I believe that your question requires some additional information - namely the coordinate system with respect to which any point could be considered "topmost", or "leftmost".
Don't forget that whilst the normal tells you which way the polygon is facing, it doesn't on its own tell you which way is "up". It's possible to rotate (or "roll") around the normal vector and still be facing in the same direction.
This is why most 3D rendering systems have a camera which contains not only a "view" vector, but also "up" and "right" vectors. Changes to the latter two achieve the effect of the camera "rolling" around the view vector.
Project it onto a plane and get the bounding box.
I have a silly idea, but at the risk of gaining a negative a point, I'll give it a try:
Get the minimum/maximum value from
each three-dimensional axis of each
point on your 2d polygon. A single pass with a loop/iterator over the list of values for every point will suffice, simply replacing the minimum and maximum values as you go. The end result is a list that has the "lowest" X, Y, Z coordinates and "highest" X, Y, Z coordinates.

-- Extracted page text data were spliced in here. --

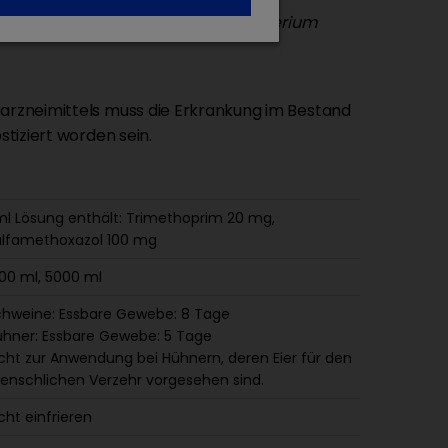
lempfindliche Stämme von
Avibacterium
arzneimittels muss die Erkrankung im Bestand
stiziert worden sein.
ml Lösung enthält: Trimethoprim 20 mg,
ulfamethoxazol 100 mg
00 ml, 5000 ml
hweine: Essbare Gewebe: 8 Tage
hner: Essbare Gewebe: 5 Tage
cht zur Anwendung bei Hühnern, deren Eier für den
nschlichen Verzehr vorgesehen sind.
cht einfrieren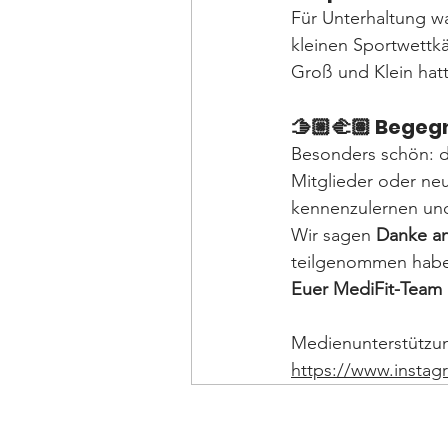
Für Unterhaltung wa
kleinen Sportwettkä
Groß und Klein hatt
🫱🏼‍🫲🏽 Beg
Besonders schön: di
Mitglieder oder neu
kennenzulernen und
Wir sagen 
Danke an
teilgenommen haben
Euer MediFit-Team 
Medienunterstützun
https://www.instag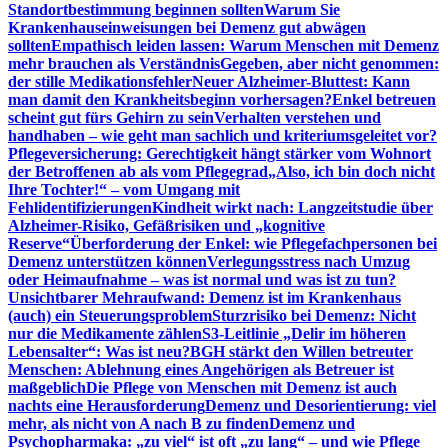
Standortbestimmung beginnen sollten
Warum Sie
Krankenhauseinweisungen bei Demenz gut abwägen
sollten
Empathisch leiden lassen: Warum Menschen mit Demenz
mehr brauchen als Verständnis
Gegeben, aber nicht genommen:
der stille Medikationsfehler
Neuer Alzheimer-Bluttest: Kann
man damit den Krankheitsbeginn vorhersagen?
Enkel betreuen
scheint gut fürs Gehirn zu sein
Verhalten verstehen und
handhaben – wie geht man sachlich und kriteriumsgeleitet vor?
Pflegeversicherung: Gerechtigkeit hängt stärker vom Wohnort
der Betroffenen ab als vom Pflegegrad
„Also, ich bin doch nicht
Ihre Tochter!“ – vom Umgang mit
Fehlidentifizierungen
Kindheit wirkt nach: Langzeitstudie über
Alzheimer-Risiko, Gefäßrisiken und „kognitive
Reserve“
Überforderung der Enkel: wie Pflegefachpersonen bei
Demenz unterstützen können
Verlegungsstress nach Umzug
oder Heimaufnahme – was ist normal und was ist zu tun?
Unsichtbarer Mehraufwand: Demenz ist im Krankenhaus
(auch) ein Steuerungsproblem
Sturzrisiko bei Demenz: Nicht
nur die Medikamente zählen
S3-Leitlinie „Delir im höheren
Lebensalter“: Was ist neu?
BGH stärkt den Willen betreuter
Menschen: Ablehnung eines Angehörigen als Betreuer ist
maßgeblich
Die Pflege von Menschen mit Demenz ist auch
nachts eine Herausforderung
Demenz und Desorientierung: viel
mehr, als nicht von A nach B zu finden
Demenz und
Psychopharmaka: „zu viel“ ist oft „zu lang“ – und wie Pflege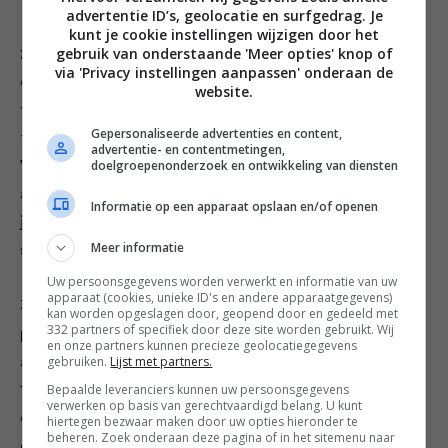
advertentie ID’s, geolocatie en surfgedrag. Je
kunt je cookie instellingen wijzigen door het
gebruik van onderstaande 'Meer opties' knop of
2 Giet de wijn erbij en wacht tot hij is opgenomen. Doe
via 'Privacy instellingen aanpassen' onderaan de
de kikkererwten (met het vocht uit het blik), linzen,
website.
tomaten en 2 laurierblaadjes erbij. Vul een van de
Gepersonaliseerde advertenties en content,
tomatenblikken met water en giet het erbij in de pan.
advertentie- en contentmetingen,
doelgroepenonderzoek en ontwikkeling van diensten
Voeg zout en peper naar smaak toe, breng het geheel
aan de kook en laat afgedekt 1 uur zachtjes stoven tot
Informatie op een apparaat opslaan en/of openen
je een dikke, lekkere ragout hebt. Haal voor het
Meer informatie
serveren de laurier eruit.
Uw persoonsgegevens worden verwerkt en informatie van uw
apparaat (cookies, unieke ID's en andere apparaatgegevens)
3 Verwarm de oven voor op 180 °C en breng een grote
kan worden opgeslagen door, geopend door en gedeeld met
332 partners of specifiek door deze site worden gebruikt. Wij
pan gezouten water aan de kook. Leg de plakken
en onze partners kunnen precieze geolocatiegegevens
gebruiken.
Lijst met partners.
aubergine op een bakplaat, bestrooi met zout en laat
Bepaalde leveranciers kunnen uw persoonsgegevens
10 minuten staan. Kook de aardappels 3-4 minuten in
verwerken op basis van gerechtvaardigd belang. U kunt
de pan water. Giet de aardappels af en stoom ze
hiertegen bezwaar maken door uw opties hieronder te
beheren. Zoek onderaan deze pagina of in het sitemenu naar
droog.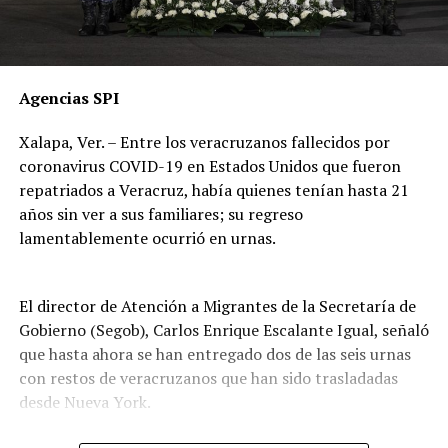
Agencias SPI
Xalapa, Ver. – Entre los veracruzanos fallecidos por
coronavirus COVID-19 en Estados Unidos que fueron
repatriados a Veracruz, había quienes tenían hasta 21
años sin ver a sus familiares; su regreso
lamentablemente ocurrió en urnas.
El director de Atención a Migrantes de la Secretaría de
Gobierno (Segob), Carlos Enrique Escalante Igual, señaló
que hasta ahora se han entregado dos de las seis urnas
con restos de veracruzanos que han sido trasladadas
desde Nueva York.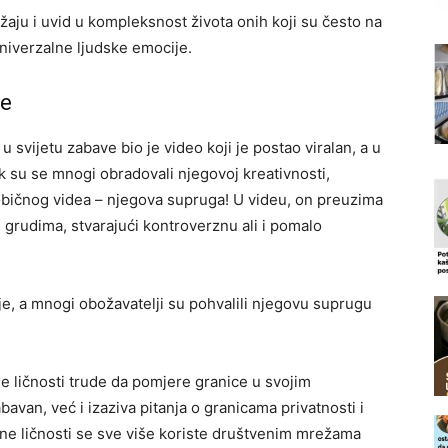
žaju i uvid u kompleksnost života onih koji su često na
univerzalne ljudske emocije.
je
 svijetu zabave bio je video koji je postao viralan, a u
k su se mnogi obradovali njegovoj kreativnosti,
eobičnog videa – njegova supruga! U videu, on preuzima
m grudima, stvarajući kontroverznu ali i pomalo
ije, a mnogi obožavatelji su pohvalili njegovu suprugu
e ličnosti trude da pomjere granice u svojim
avan, već i izaziva pitanja o granicama privatnosti i
vne ličnosti se sve više koriste društvenim mrežama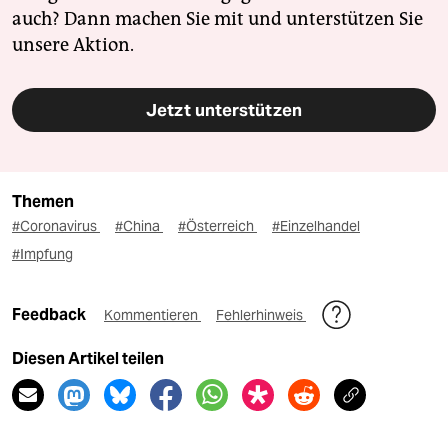
auch? Dann machen Sie mit und unterstützen Sie
unsere Aktion.
Jetzt unterstützen
Themen
#Coronavirus
#China
#Österreich
#Einzelhandel
#Impfung
Feedback
Kommentieren
Fehlerhinweis
Diesen Artikel teilen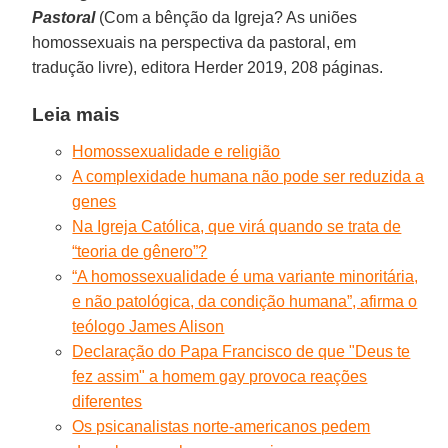
Pastoral
(Com a bênção da Igreja? As uniões
homossexuais na perspectiva da pastoral, em
tradução livre), editora Herder 2019, 208 páginas.
Leia mais
Homossexualidade e religião
A complexidade humana não pode ser reduzida a
genes
Na Igreja Católica, que virá quando se trata de
“teoria de gênero”?
“A homossexualidade é uma variante minoritária,
e não patológica, da condição humana”, afirma o
teólogo James Alison
Declaração do Papa Francisco de que "Deus te
fez assim" a homem gay provoca reações
diferentes
Os psicanalistas norte-americanos pedem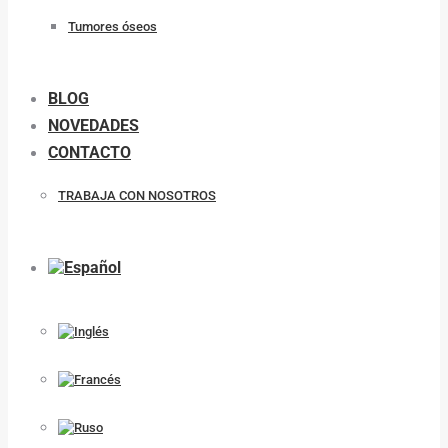
Tumores óseos
BLOG
NOVEDADES
CONTACTO
TRABAJA CON NOSOTROS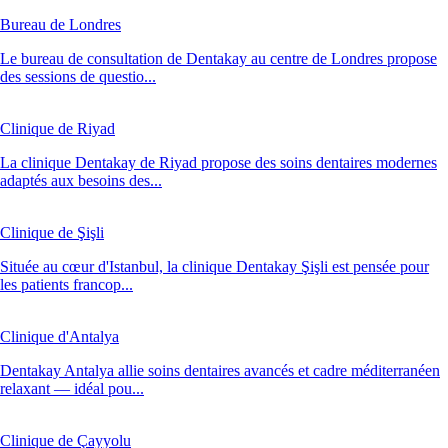
Bureau de Londres
Le bureau de consultation de Dentakay au centre de Londres propose
des sessions de questio...
Clinique de Riyad
La clinique Dentakay de Riyad propose des soins dentaires modernes
adaptés aux besoins des...
Clinique de Şişli
Située au cœur d'Istanbul, la clinique Dentakay Şişli est pensée pour
les patients francop...
Clinique d'Antalya
Dentakay Antalya allie soins dentaires avancés et cadre méditerranéen
relaxant — idéal pou...
Clinique de Çayyolu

Iterate through this list of min/max
values to create each point
("corner") of a "bounding box"
around the object. The result
should be a box that always contains
the object regardless of axis
examined or orientation (no point on
the polygon will ever exceed the
maximum or minimums you collect).
Then get the distance of each "2d
polygon" point to each corner
location on the "bounding box"; the
shorter the distance between points,
the "closer" it is to that "corner".
Far from optimal, certainly crummy, but certainly quick. You could probably post-capture this during the object's rotation, by simply looking for the min/max of each rotated x/y/z value, and retaining a list of those values ahead of time.

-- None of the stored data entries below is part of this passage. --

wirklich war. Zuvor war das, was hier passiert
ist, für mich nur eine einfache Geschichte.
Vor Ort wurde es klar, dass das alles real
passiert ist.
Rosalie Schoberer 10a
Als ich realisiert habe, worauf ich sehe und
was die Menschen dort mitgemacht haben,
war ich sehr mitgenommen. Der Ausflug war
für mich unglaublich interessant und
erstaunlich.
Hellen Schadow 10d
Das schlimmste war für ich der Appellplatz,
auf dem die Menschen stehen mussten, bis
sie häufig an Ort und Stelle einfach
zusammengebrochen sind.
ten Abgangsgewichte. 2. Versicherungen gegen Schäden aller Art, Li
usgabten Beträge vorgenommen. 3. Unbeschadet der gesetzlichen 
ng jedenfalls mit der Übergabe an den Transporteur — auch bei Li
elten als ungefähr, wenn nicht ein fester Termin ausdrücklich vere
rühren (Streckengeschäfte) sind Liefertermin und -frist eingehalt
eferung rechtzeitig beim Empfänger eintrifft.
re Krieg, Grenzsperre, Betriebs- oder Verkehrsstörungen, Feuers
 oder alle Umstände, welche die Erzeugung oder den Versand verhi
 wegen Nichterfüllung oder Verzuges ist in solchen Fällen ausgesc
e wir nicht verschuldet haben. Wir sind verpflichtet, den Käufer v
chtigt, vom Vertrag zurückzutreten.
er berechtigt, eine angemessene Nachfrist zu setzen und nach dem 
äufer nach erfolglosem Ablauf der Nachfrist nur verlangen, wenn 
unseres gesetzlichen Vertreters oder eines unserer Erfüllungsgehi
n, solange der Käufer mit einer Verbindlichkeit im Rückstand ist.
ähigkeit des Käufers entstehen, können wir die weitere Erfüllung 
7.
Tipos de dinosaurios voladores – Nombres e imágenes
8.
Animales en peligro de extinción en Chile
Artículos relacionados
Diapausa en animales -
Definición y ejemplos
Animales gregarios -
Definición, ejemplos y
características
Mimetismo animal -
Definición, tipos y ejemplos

If you can assume that there is some constraints regarding the shapes, then you might be able to get away with knowing less information. For example, if your shape was the composition of a small square with a long thin triangle on one side (i.e. a simple symmetrical geometry), then you could compare the distance from each list point to the "center of mass." The largest distance would identify the tip of the cone, the second largest would be the two points farthest from the tip of the cone, etc... If there was some order to the list, like points are entered in counter clockwise order (about the normal), you could identify all the points. This sounds like a bit of computation, so it might be reasonable to try to include some extra info with your shapes, like the "center of mass" and a reference point that is located "up" above the COM (but not along the normal). This will give you an "up" vector that you can cross with the normal to define some body coordinates, for example. Also, the normal can be defined by an ordering of the point list. If you can't assume anything about the shapes (or even if the shapes were symmetrical, for example), then you will need more data. It depends on your constraints.

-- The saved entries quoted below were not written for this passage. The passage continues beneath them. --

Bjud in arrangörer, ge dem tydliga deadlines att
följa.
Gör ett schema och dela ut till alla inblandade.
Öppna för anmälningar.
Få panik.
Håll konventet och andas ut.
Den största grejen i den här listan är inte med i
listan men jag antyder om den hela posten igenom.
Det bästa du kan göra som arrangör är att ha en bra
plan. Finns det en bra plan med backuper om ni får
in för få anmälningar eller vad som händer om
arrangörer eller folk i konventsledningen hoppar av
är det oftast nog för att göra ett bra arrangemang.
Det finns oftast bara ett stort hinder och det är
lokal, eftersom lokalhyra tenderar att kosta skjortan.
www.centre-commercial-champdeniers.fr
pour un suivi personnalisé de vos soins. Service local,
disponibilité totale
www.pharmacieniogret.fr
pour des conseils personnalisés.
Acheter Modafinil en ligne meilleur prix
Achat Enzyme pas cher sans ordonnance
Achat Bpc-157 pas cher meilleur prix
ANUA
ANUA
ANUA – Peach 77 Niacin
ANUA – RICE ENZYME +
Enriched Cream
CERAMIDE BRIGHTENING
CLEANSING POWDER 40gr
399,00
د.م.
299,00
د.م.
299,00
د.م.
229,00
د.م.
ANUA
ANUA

If you know that the polygon in 3D is "flat" you can use the normal to transform all 3D-points of the vertices to a 2D-representation (of the points with respect to the plan in which the polygon is located) - but this still leaves you with defining the origin of this coordinate-system (but this don't really matter for your problem) and with the orientation of at least one of the axes (if you want orthogonal axes you can still rotate them around your choosen origin) - and this is where the trouble starts.
I would recommend using the Y-axis of your 3D-coordinate system, project this on your plane and use the resulting direction as "up" - but then you are in trouble in case your plan is orthogonal to the Y-axis (now you might want to use the projected Z-Axis as "up").
The math is rather simple (you can use the inner product (a.k.a. scalar product) for projection to your plane and some matrix stuff to convert to the 2D-coordinate system - you can get all of it by googling for raytracer algorithms for polygons.